La quiero mucho y he llegado a desearla, pero me detiene el sentimiento de culpa anticipado, al creer que le puedo hacer daño con mis amores venenosos. Pero ese día surgió una enorme duda de cuál amor sería más venenoso, si el mío o el de ella, pues tenía un presentimiento acerca de los jovenzuelos. Tuve miedo de insinuar algo sobre nuestros posibles amoríos y preferí indagar sobre los adolescentes. Los años y los momentos vividos me daban la autoridad tácita para preguntar abiertamente sobre los chicos que deambulaban es su casa, me tardé un poco en decidirme pero al final se lo pregunté. Me dijo que eran chicos que encontraba en la calle y les invitaba un café para platicar sobre su vida, después, si le interesaban, los invitaba a pasar una temporada en su casa, que por cierto estaba en una de las mejores zonas de la ciudad, cosa que a los chicos les fascinaba pues en apariencia mejoraba su vida y su estatus. Mientras me platicaba esto, tres de los chicos, después de recoger sus respectivas mantas, salieron al jardín y se quedó con la manta tendida el de la cicatriz en el vientre que parecía ser el preferido por ella.
Estaba un poco sorprendido por esa actitud de mi amiga, pues no la imaginaba haciendo ese tipo de cosas, es decir, cambiar placer sexual por comodidades primordiales como alimento y techo, pero a ella parecía no importarle mi opinión, me daba la impresión de que trataba de disfrazar la situación como un acto de caridad, de esos que acostumbran los religiosos adinerados.
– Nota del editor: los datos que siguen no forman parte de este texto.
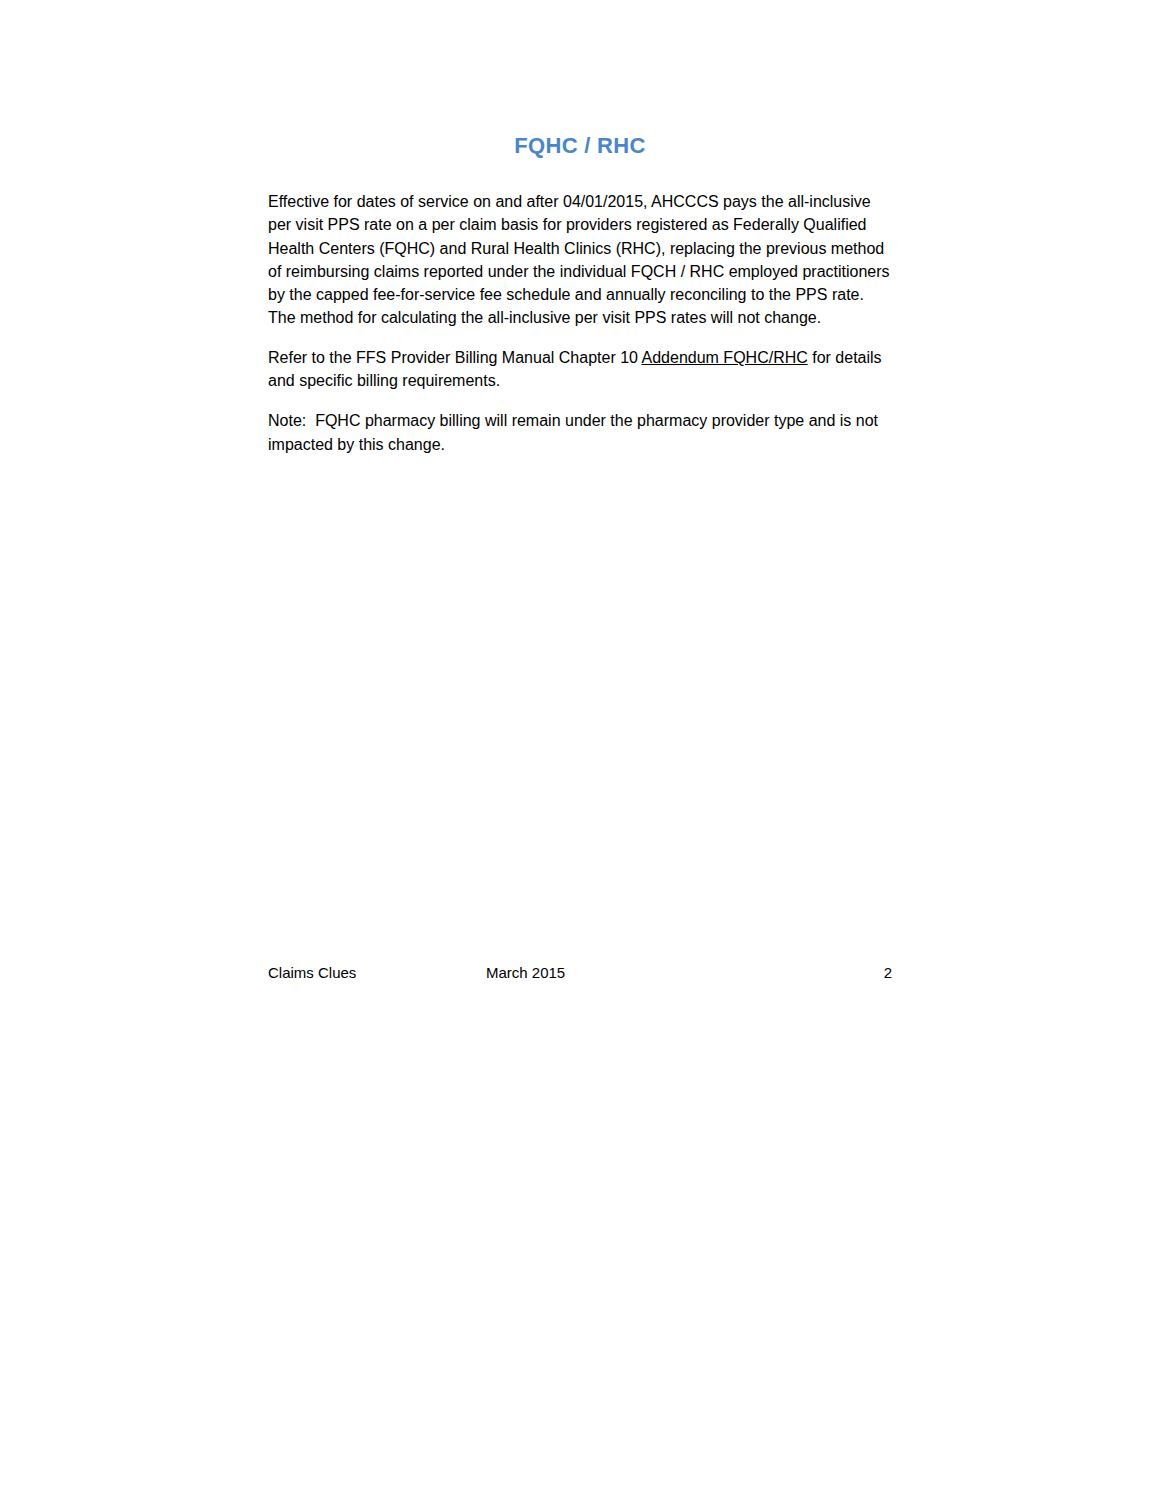FQHC / RHC
Effective for dates of service on and after 04/01/2015, AHCCCS pays the all-inclusive per visit PPS rate on a per claim basis for providers registered as Federally Qualified Health Centers (FQHC) and Rural Health Clinics (RHC), replacing the previous method of reimbursing claims reported under the individual FQCH / RHC employed practitioners by the capped fee-for-service fee schedule and annually reconciling to the PPS rate. The method for calculating the all-inclusive per visit PPS rates will not change.
Refer to the FFS Provider Billing Manual Chapter 10 Addendum FQHC/RHC for details and specific billing requirements.
Note: FQHC pharmacy billing will remain under the pharmacy provider type and is not impacted by this change.
Claims Clues
March 2015
2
De pronto bajó un muchacho de presencia menos escuálida, de piel más clara y facciones agradables, vestía una playera sin magas que dejaba desnudos sus brazos de músculos suavemente definidos. Fue por una botella de vino a un pequeño almacén que estaba en la sala. La interrogué con la mirada y me dijo que “ese” era de su hermana.
Algo no le agradó y me invitó a salir por un café. Nos levantamos de la sala y fuimos a la cochera por el auto, el jovenzuelo de la cicatriz se levantó apresurado y se puso una playera similar a la del otro muchacho, pero esta dejaba desnudos los huesudos brazos del chico, que para mi sorpresa se subió con nosotros al automóvil. No había luz, la puerta mecánica no funcionaba y ella se bajó a abrirla manualmente, sacó el vehículo y nuevamente se bajó a cerrarla, nos quedamos el mozalbete y yo en el auto que estaba emparejado con otro estacionado, un auto nuevo, de lujo, de esos que era común ver en la zona. En la ventanilla del otro automóvil se reflejaba el nuestro y la imagen de uno de esos jovenzuelos mirando por la ventanilla, pero no era el de la cicatriz en el vientre ni ninguno de los otros tres, era otro. Ella se subió, me sonrió y arrancó, me distraje mirando las casas de la zona pensando en el reflejo que acababa de ver en la ventanilla del automóvil estacionado. No quería voltear a verla, tampoco quería ver mis brazos, tenía miedo de descubrir que también traía una playera sin mangas.